**REQUIREMENT:**
Below are records that should be duplicated exactly, with no image retained.

=== RECORDS ===

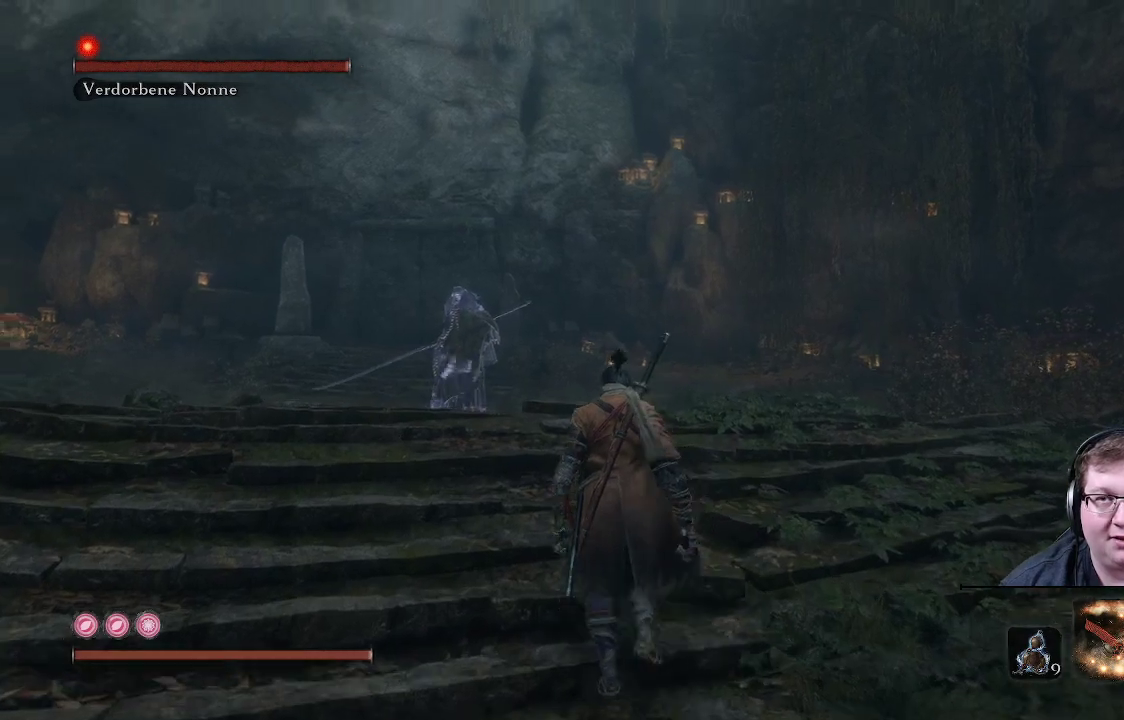
{"dt_ms": 500, "buttons": [], "left_stick": "up", "right_stick": "center", "events": [[17, "right_stick", "down-left"], [417, "right_stick", "center"]]}
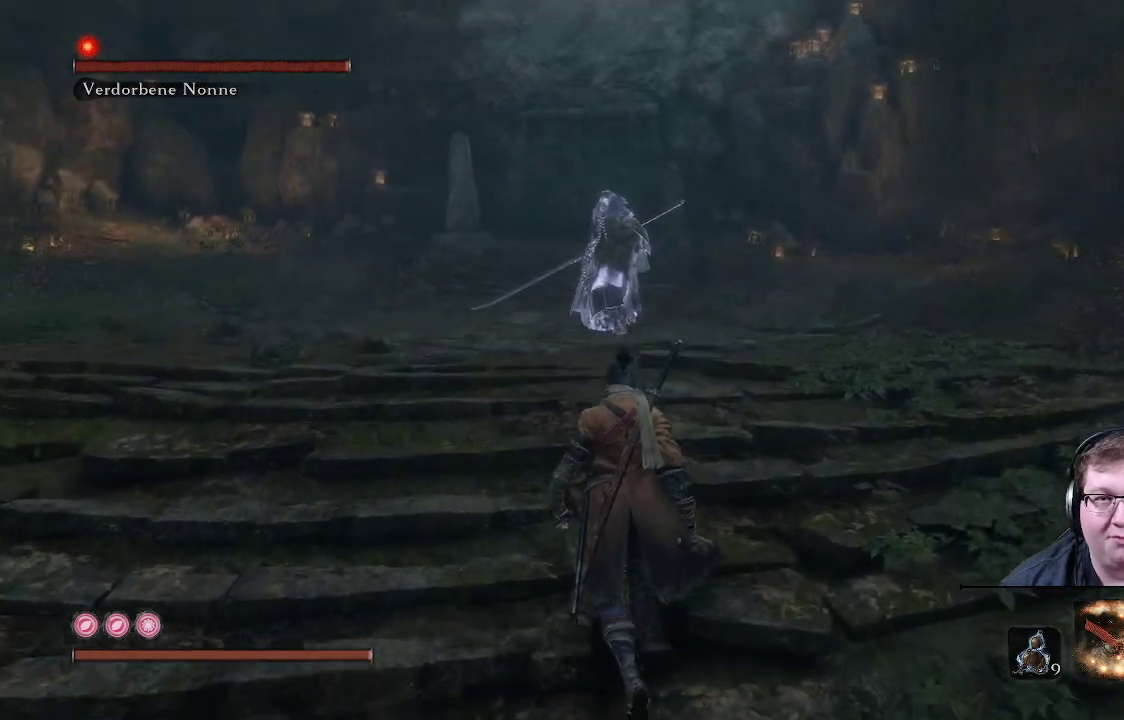
{"dt_ms": 500, "buttons": [], "left_stick": "up", "right_stick": "center", "events": []}
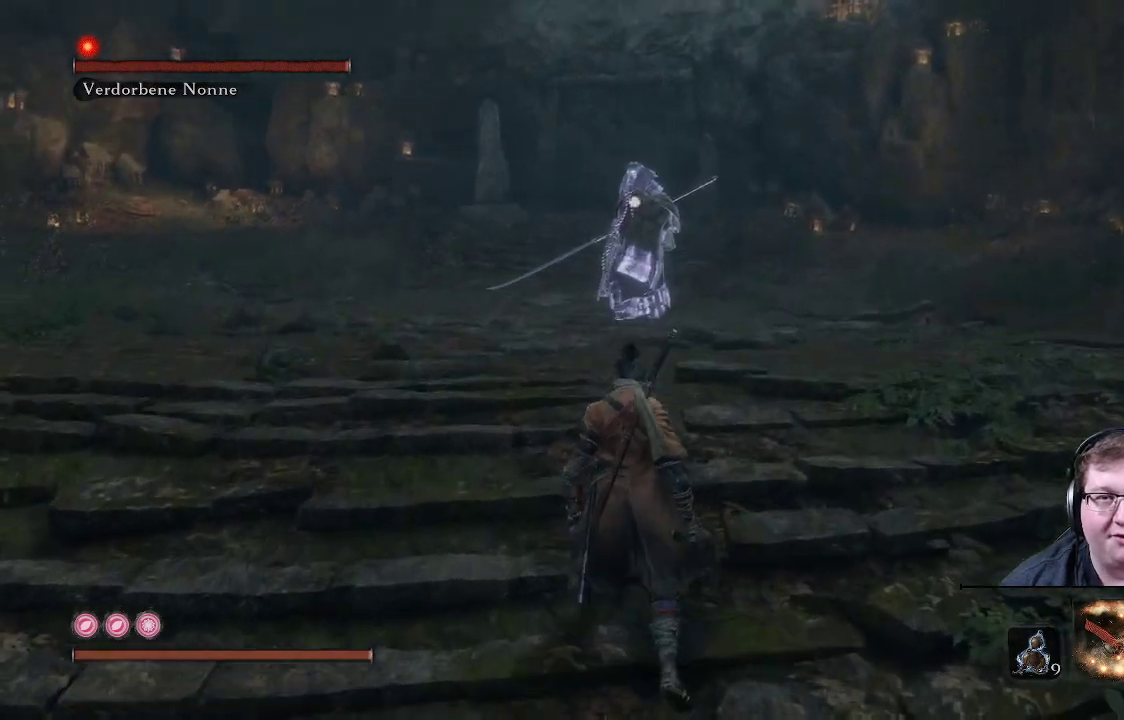
{"dt_ms": 500, "buttons": [], "left_stick": "up", "right_stick": "center", "events": []}
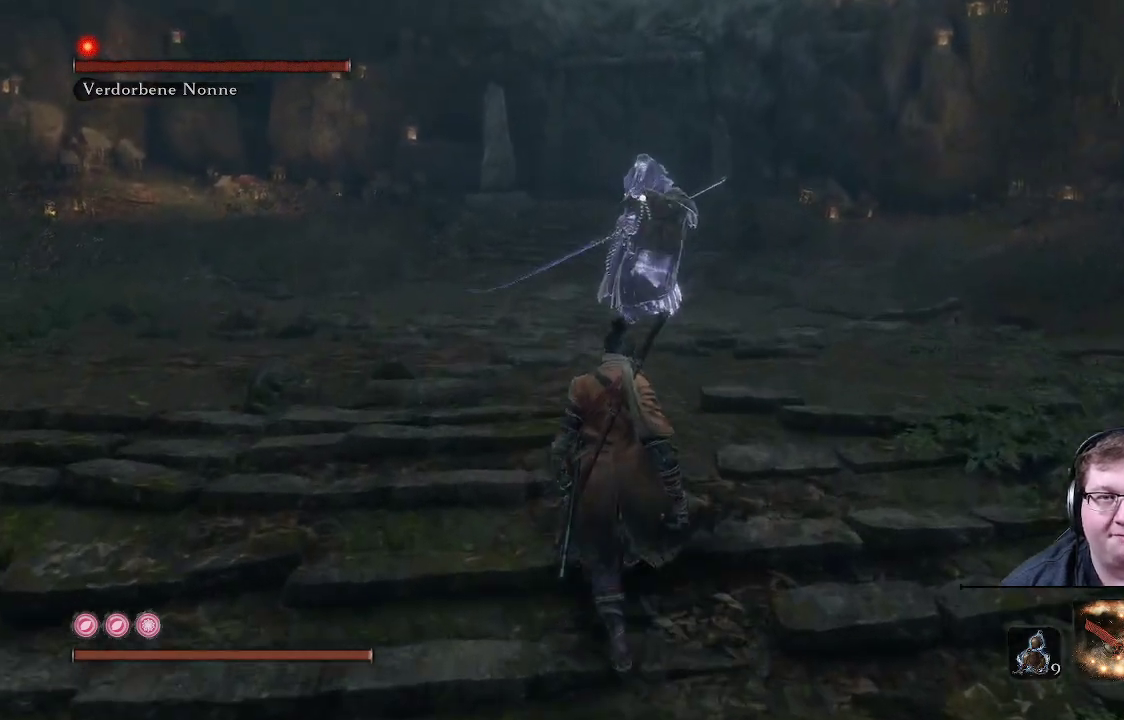
{"dt_ms": 500, "buttons": [], "left_stick": "up", "right_stick": "center", "events": []}
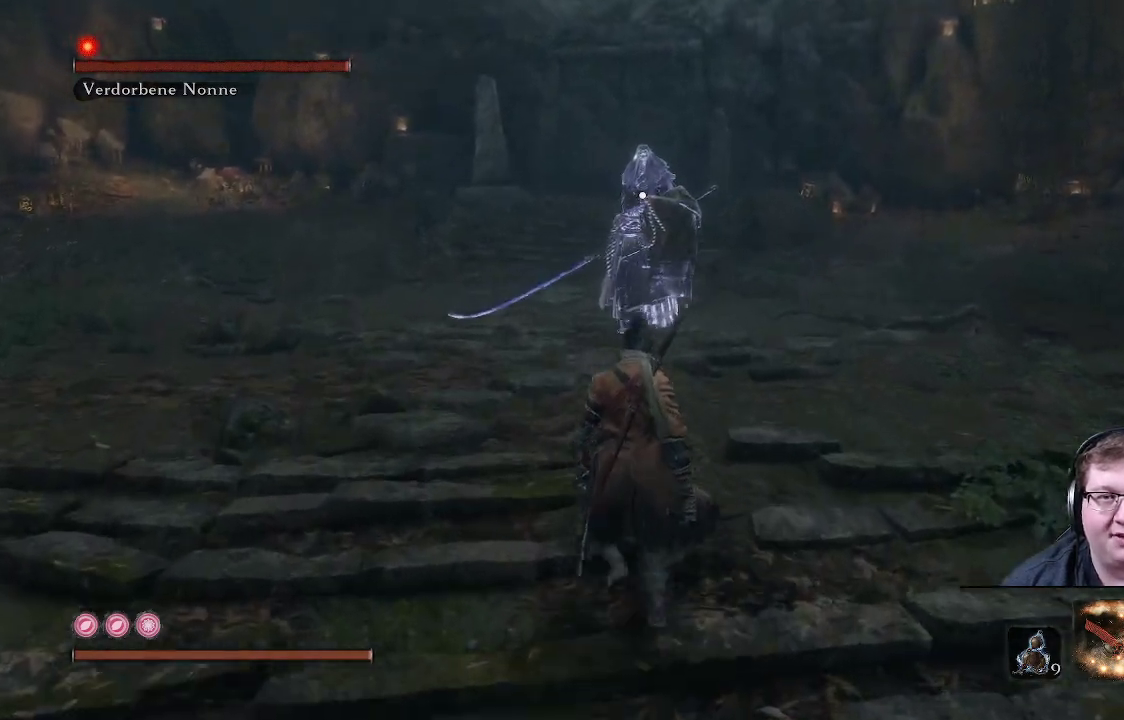
{"dt_ms": 500, "buttons": [], "left_stick": "up-left", "right_stick": "center", "events": [[117, "left_stick", "up-left"]]}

===

**EXERCISE RESPONSE:**
{"dt_ms": 500, "buttons": [], "left_stick": "up", "right_stick": "center", "events": [[17, "right_stick", "down-left"], [417, "right_stick", "center"]]}
{"dt_ms": 500, "buttons": [], "left_stick": "up", "right_stick": "center", "events": []}
{"dt_ms": 500, "buttons": [], "left_stick": "up", "right_stick": "center", "events": []}
{"dt_ms": 500, "buttons": [], "left_stick": "up", "right_stick": "center", "events": []}
{"dt_ms": 500, "buttons": [], "left_stick": "up-left", "right_stick": "center", "events": [[117, "left_stick", "up-left"]]}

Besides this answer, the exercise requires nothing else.